A medida hoje mais esperada pela população de baixa renda é a liberação do empréstimo consignado para os beneficiários do Auxílio Brasil. É uma “bala de canhão” para turbinar o crédito com a marca do governo Bolsonaro na véspera da eleição. O presidente sancionou ontem a lei que permite a contratação do empréstimo, com desconto automático das prestações mensais.
A medida está sendo disparada no auge da campanha em que o presidente busca reeleição e já garantiu o aumento de R$ 400 para R$ 600 do piso do Auxílio Brasil.
Numa estratégia política planejada antecipadamente, o governo editou em março a MP (com efeito imediato) que permite o consignado para os beneficiários dos programas sociais e amplia a margem de comprometimento da renda, mas não regulamentou até agora.
Aposentados do INSS terão a margem de crédito ampliada de 40% para 45%, mesmo valor aplicado a quem recebe os benefícios BPC e Renda Mensal Vitalícia. Margem é o quanto da folha de pagamento pode ser comprometida com o pagamento do empréstimo. Nesse caso, o desconto também poderá incidir sobre verbas rescisórias devidas pelo empregador. Já para aposentados e pensionistas, o limite do desconto é de 45%.
Uma busca rápida na internet mostra um agito de bancos e financeiras na oferta do consignado. Num dos avisos para os beneficiários do Auxílio Brasil pelas redes sociais, obtido pela coluna, uma financeira mostra que, com margem de 40% de comprometimento da renda (limite da lei aprovada) e prazo de 24 meses para pagar, será possível contratar R$ 2,5 mil de empréstimo. A parcela a ser debitada é de R$ 160.
Em outro, a taxa de juros é de 4,98% ao mês e 85,99% ao ano (o leitor não leu errado, é isso mesmo). O valor que pode ser liberado é de R$ 2.070,46 para quem receber o auxílio de R$ 400. Nesse informe, há a recomendação de fazer logo o cadastro porque as “vagas” são limitadas. É transferência de renda invertida para uma população altamente vulnerável e sem educação financeira.
Agentes da área social relataram à coluna que só se fala isso entre os beneficiários.
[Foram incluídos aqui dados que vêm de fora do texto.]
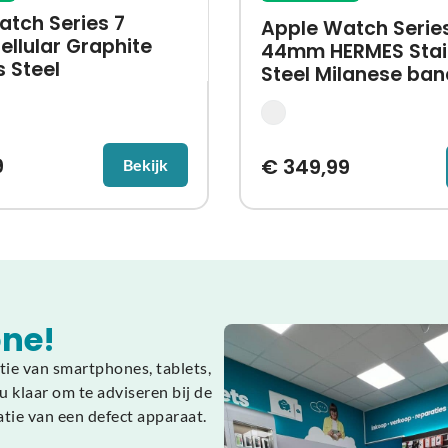
atch Series 7
Apple Watch Serie
llular Graphite
44mm HERMES Stai
s Steel
Steel Milanese ban
9
€
349,99
Bekijk
ne!
tie van smartphones, tablets,
 klaar om te adviseren bij de
atie van een defect apparaat.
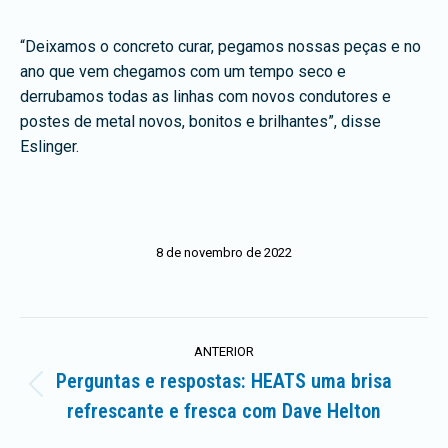
“Deixamos o concreto curar, pegamos nossas peças e no
ano que vem chegamos com um tempo seco e
derrubamos todas as linhas com novos condutores e
postes de metal novos, bonitos e brilhantes”, disse
Eslinger.
8 de novembro de 2022
Navegação
ANTERIOR
de
Perguntas e respostas: HEATS uma brisa
Postagem
refrescante e fresca com Dave Helton
artigos
anterior:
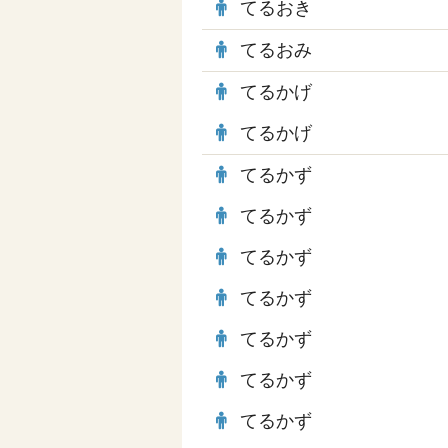
てるおき
てるおみ
てるかげ
てるかげ
てるかず
てるかず
てるかず
てるかず
てるかず
てるかず
てるかず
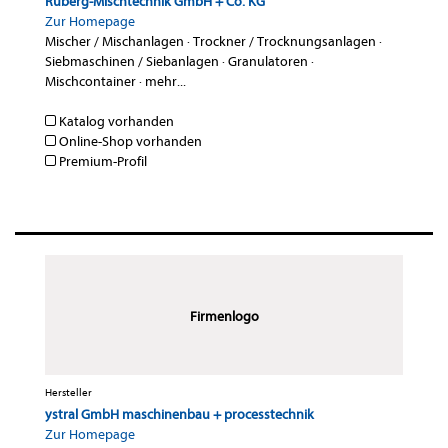
Ruberg-Mischtechnik GmbH + Co. KG
Zur Homepage
Mischer / Mischanlagen
·
Trockner / Trocknungsanlagen
·
Siebmaschinen / Siebanlagen
·
Granulatoren
·
Mischcontainer
·
mehr...
Katalog vorhanden
Online-Shop vorhanden
Premium-Profil
Firmenlogo
Hersteller
ystral GmbH maschinenbau + processtechnik
Zur Homepage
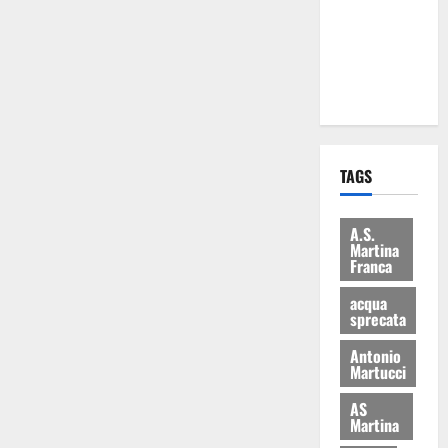
i Baschi Blu
ai 15 nuovi
Fucilieri
dell’Aria
TAGS
A.S.
Martina
Franca
acqua
sprecata
Antonio
Martucci
AS
Martina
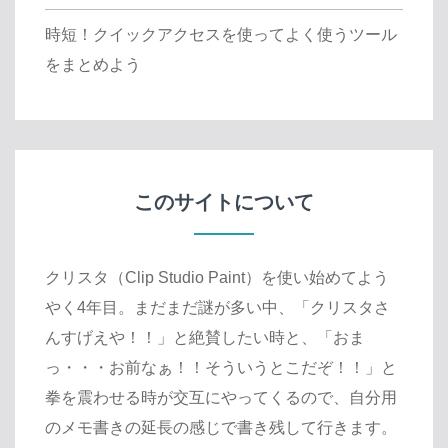
時短！クイックアクセスを使ってよく使うツール
をまとめよう
このサイトについて
クリスタ（Clip Studio Paint）を使い始めてよう
やく4年目。まだまだ謎が多い中、「クリスタさ
んすげえや！！」と絶賛したい時と、「おま
っ・・・お前なぁ！！そういうとこだぞ！！」と
拳を震わせる時が交互にやってくるので、自分用
のメモ書きの延長の感じで書き残して行きます。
É uma verdadeira “bomba” de endividamento para pessoas em situação de vulnerabilidade que recebem o Auxílio Brasil e têm dificuldade para colocar comida na mesa.
Especialistas veem a medida com preocupação, pelo potencial de gerar uma “bomba” de endividamento a pessoas em situação de vulnerabilidade. O Instituto de Defesa do Consumidor também se manifestou contra a medida. “São 18 milhões de brasileiros que vão estar expostos ao sistema financeiro, que precisariam ser amparadas em modelos que pudessem resguardá-las de não entrar numa situação exploratória, sujeita a assédio de instituições financeiras e também a fraudes”, diz a coordenadora do Programa de Serviços do Idec, Ione Amorim. “São pessoas com renda insuficiente que acabam tomando crédito para pagar despesas correntes, do dia a dia. Vira uma bola de neve, uma luta inglória.”
Estimativas do próprio governo apontam um potencial de R$ 77 bilhões de novos empréstimos injetados na economia, sem falar da nova linha do Pronampe para os MEIs, micro e pequenas empresas, com previsão de liberação de mais R$ 50 bilhões.
O governo não esgotou todo o arsenal de medidas para ampliar o apoio do eleitorado à sua reeleição. O PIB de 2022 pode até melhorar e garantir mais arrecadação para o governo, mas uma bomba está sendo armada. O governo terá responsabilidade sobre as consequências dessa medida no futuro. É preciso cobrar uma regulamentação que proteja da agiotagem os beneficiários.